I’m Through! What Can I Do?

This workbook series by Creative Teaching Press helps you answer the age-old classroom management problem: kids finish work at different rates, and idle kids are naughty kids.

Each activity book is filled with thinking and learning tasks that challenge students’ reading, writing, math, and problem-solving skills. The worksheets take students the perfect amount of time: not so short that it was a waste of paper, not so long that frustration builds.

I use the I’m Through! What Can I Do! books for my Emergency Sub Plans. They are a great source of fun activities to keep kids engaged in my absence. The worksheets also make good challenges for daily classroom life.

A few ideas for using the activity books:

Put copies of the worksheets into page protectors and let kids do the worksheets with dry-erase marker or crayon. (Crayon rubs off many sheet protectors.)

----------------------------------------

= EXERCISE SET =
1/ Please print everything in the workbook passage from "This workbook series" down to "that frustration builds.".
2/ According to the workbook passage, which company publishes the series?
3/ Write the next part of the workbook passage, picking up after its last sentence.

----------------------------------------

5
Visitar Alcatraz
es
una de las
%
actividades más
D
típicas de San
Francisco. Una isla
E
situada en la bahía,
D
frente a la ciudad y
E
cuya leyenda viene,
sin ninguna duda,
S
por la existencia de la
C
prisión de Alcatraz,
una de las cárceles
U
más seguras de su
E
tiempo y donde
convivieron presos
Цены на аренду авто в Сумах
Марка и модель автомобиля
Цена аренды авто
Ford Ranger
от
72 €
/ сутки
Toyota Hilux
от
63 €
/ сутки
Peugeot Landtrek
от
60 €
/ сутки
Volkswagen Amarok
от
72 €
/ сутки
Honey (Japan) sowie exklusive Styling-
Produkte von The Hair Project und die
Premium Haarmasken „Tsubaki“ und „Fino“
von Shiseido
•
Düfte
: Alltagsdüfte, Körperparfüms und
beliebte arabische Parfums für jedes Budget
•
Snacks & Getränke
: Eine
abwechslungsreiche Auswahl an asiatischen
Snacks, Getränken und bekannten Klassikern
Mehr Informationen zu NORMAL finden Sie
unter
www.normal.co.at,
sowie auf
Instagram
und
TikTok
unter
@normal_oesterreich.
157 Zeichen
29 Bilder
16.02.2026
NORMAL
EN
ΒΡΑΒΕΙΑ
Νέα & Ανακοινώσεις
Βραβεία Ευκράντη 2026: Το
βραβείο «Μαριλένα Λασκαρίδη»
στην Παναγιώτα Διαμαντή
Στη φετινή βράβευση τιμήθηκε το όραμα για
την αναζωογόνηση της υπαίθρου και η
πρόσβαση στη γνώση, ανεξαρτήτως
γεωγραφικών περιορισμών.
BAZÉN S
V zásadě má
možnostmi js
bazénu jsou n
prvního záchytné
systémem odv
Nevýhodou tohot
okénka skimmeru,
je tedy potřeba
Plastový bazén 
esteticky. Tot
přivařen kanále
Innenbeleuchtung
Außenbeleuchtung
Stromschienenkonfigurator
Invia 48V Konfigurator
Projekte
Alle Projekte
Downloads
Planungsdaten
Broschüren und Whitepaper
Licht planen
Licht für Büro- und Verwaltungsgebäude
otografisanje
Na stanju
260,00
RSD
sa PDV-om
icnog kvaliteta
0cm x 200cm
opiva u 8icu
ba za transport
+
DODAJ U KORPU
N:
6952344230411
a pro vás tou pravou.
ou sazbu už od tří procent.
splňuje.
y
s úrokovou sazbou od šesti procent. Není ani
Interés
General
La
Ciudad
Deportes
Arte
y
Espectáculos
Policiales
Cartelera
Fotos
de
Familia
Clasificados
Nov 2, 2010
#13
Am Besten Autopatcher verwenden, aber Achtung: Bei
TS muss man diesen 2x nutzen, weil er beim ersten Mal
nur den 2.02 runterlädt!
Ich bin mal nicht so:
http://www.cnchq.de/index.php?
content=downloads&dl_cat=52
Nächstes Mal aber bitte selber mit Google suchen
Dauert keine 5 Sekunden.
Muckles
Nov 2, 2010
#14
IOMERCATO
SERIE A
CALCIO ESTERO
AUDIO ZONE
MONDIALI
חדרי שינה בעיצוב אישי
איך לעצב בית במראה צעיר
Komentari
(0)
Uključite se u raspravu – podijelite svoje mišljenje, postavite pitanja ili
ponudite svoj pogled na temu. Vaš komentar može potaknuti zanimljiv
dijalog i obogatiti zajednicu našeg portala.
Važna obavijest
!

----------------------------------------

= OUTPUTS BY TASK =
1/
This workbook series by Creative Teaching Press helps you answer the age-old classroom management problem: kids finish work at different rates, and idle kids are naughty kids.

Each activity book is filled with thinking and learning tasks that challenge students’ reading, writing, math, and problem-solving skills. The worksheets take students the perfect amount of time: not so short that it was a waste of paper, not so long that frustration builds.

2/ Creative Teaching Press

3/
Designate an area of the classroom for the Fast Finisher activity of the day.

Make things easier on yourself by not promising a daily Fast Finisher activity: set them out whenever you remember to copy a few.

Have a supply of class sets of Fast Finisher worksheets for when the class just doesn’t want to do traditional schoolwork. The half hour between a schoolwide assembly and the dismissal bell is a perfect time.

Level the Fast Finisher worksheets by using activities from books below, at and above grade level.

As you can see, there are many “I’m Through” titles to choose from.

More I’m Through, What Can I Do?, Grade 1
More I’m Through, What Can I Do?, Grade 2
More Im Through What Can I Do Grade 3
More I’m through, can do? Grade 4
Im Through What Can I -Grade 3-4 (Learning Works)
More I’m Through, What Can I Do?, Grade 5
Im Through What Can I -Grade 5-6 (Learning Works)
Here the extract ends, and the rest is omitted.